M. Raad a de nouveau affiché sa préférence pour la formule 15-10-5, estimant qu'il s'agissait « de la meilleure formule, parce que notre pays est divisé (...), sur la manière de traiter avec l'ennemi israélien, ses menaces et ses agressions, et qu'une prolongation (de cette division) n'est plus souhaitable ».
Selon le parlementaire, un gouvernement d'union nationale au sein duquel tout le monde serait engagé par « un minimum convenu » au sujet de la manière de traiter avec Israël peut favoriser « le dialogue, la discussion et l'échange d'expériences » entre les différents groupes politiques.

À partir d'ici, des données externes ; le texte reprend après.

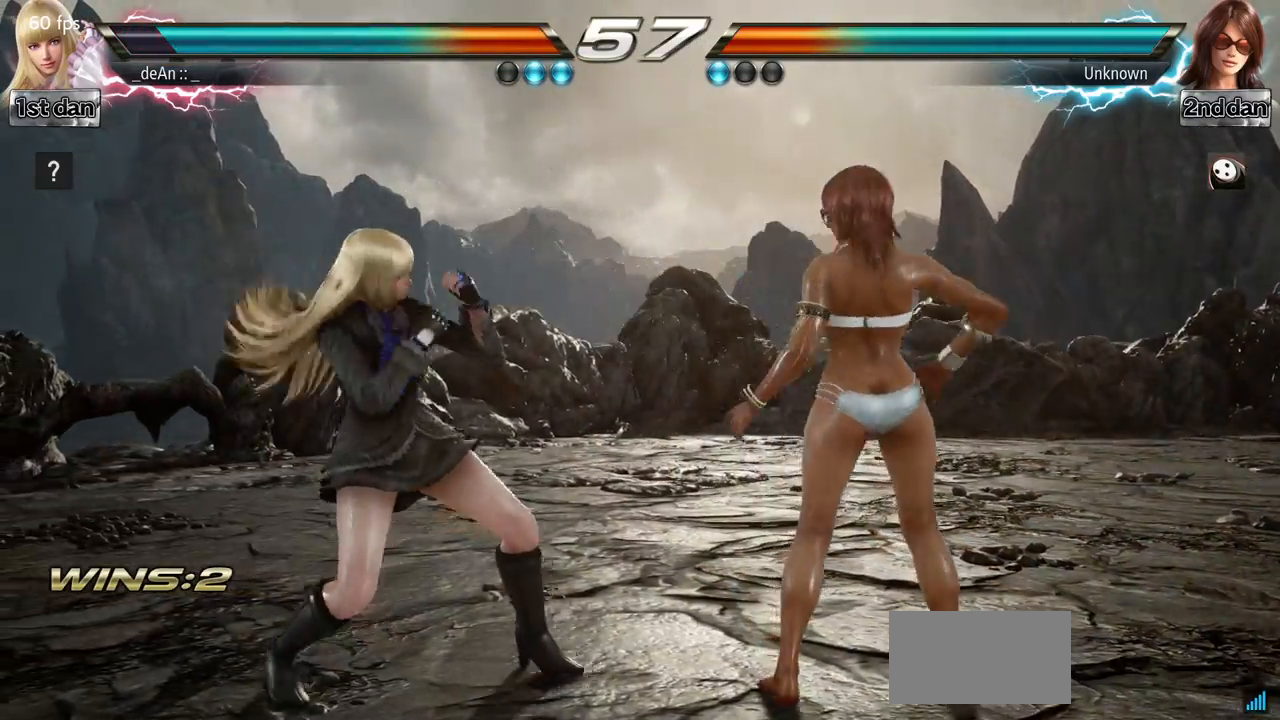
{"buttons": [], "left_stick": "center", "events": [[84, "TRIANGLE", "down"], [217, "SQUARE", "up"], [234, "TRIANGLE", "up"]]}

« Si nous prônons la force, a-t-il poursuivi, c'est pour défendre notre présence, et non pour agresser quiconque. Certes, nous édifions nos forces, mais non pour fourvoyer le Liban dans des guerres ; nous ne sommes pas des amateurs de guerre, mais nous renforçons nos capacités pour prévenir une guerre contre le Liban. »
Pour sa part, le député Hassan Khalil (Amal) a critiqué le discours du chef des Forces libanaises, Samir Geagea, et appuyé l'approche du président de la République.
Selon le parlementaire, M. Geagea « invoque les grands principes nationaux et, tout d'un coup, se contredit et revient à une logique de division qui sape les fondements consensuels de la patrie ».
« La logique de la division signifie la fin du Liban », a mis en garde le député, qui a rendu hommage aux positions proclamées par le chef de l'État à la tribune de l'ONU et à son insistance pour la formation d'un gouvernement d'union nationale, et appelle toutes les parties « à ne plus perdre de temps », sachant que trois bons mois sont déjà passés, sans qu'un gouvernement n'ait été formé.
M. Khalil a conclu son discours en demandant que « le climat positif » créé par le rapprochement saoudo-syrien soit mis à profit pour faire avancer le processus de formation du nouveau gouvernement, sans pour autant rejeter sur des facteurs externes la responsabilité de l'échec des efforts visant à former un gouvernement d'union.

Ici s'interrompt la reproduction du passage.